* [STUDY MATERIAL]:
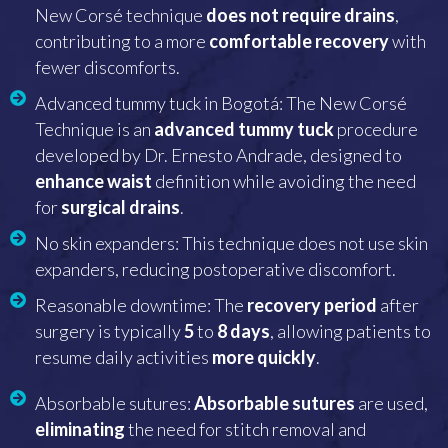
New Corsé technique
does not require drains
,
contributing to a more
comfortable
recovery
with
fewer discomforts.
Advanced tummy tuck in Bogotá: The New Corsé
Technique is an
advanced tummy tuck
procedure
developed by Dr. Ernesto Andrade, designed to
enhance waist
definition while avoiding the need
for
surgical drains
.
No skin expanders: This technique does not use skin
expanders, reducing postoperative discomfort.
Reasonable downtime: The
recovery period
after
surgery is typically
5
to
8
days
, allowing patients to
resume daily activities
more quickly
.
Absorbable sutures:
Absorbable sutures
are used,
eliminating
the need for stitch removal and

...

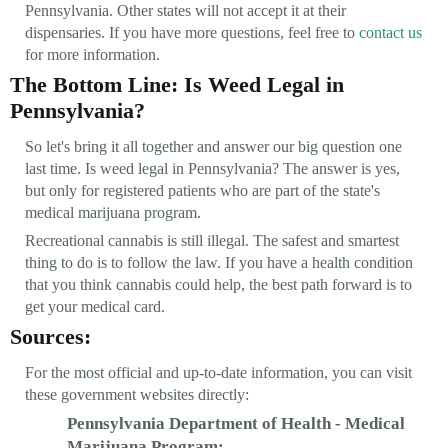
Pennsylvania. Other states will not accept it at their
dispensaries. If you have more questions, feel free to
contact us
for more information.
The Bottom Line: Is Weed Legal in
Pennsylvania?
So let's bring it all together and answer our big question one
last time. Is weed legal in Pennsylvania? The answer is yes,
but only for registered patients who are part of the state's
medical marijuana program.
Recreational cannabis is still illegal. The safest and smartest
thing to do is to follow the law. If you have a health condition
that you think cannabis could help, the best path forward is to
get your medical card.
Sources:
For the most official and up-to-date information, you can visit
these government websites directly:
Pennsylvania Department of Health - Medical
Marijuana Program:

---

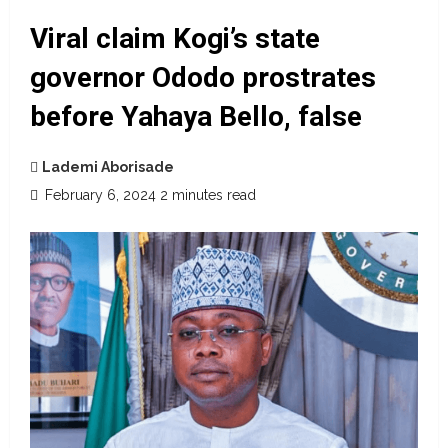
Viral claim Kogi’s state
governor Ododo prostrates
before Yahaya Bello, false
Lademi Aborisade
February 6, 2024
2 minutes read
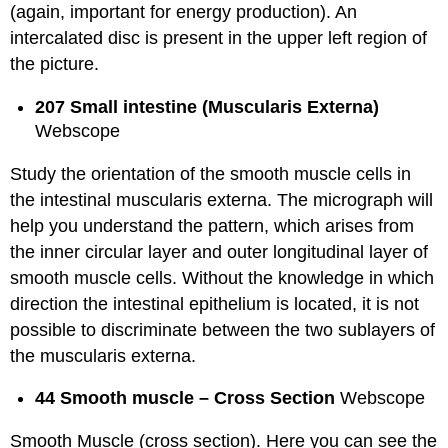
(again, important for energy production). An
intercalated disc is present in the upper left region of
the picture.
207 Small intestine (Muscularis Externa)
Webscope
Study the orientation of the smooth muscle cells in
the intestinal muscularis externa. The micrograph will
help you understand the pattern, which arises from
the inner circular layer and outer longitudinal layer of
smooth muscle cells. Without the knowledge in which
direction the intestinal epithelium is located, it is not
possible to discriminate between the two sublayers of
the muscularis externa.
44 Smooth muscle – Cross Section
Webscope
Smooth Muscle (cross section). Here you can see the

* [WORK ORDER]: From the records above, quote only the lines running from the line with "direction the intestinal" to the line with "Smooth Muscle (cross", both lines included.

* [YOUR RESPONSE]:
direction the intestinal epithelium is located, it is not
possible to discriminate between the two sublayers of
the muscularis externa.
44 Smooth muscle – Cross Section
Webscope
Smooth Muscle (cross section). Here you can see the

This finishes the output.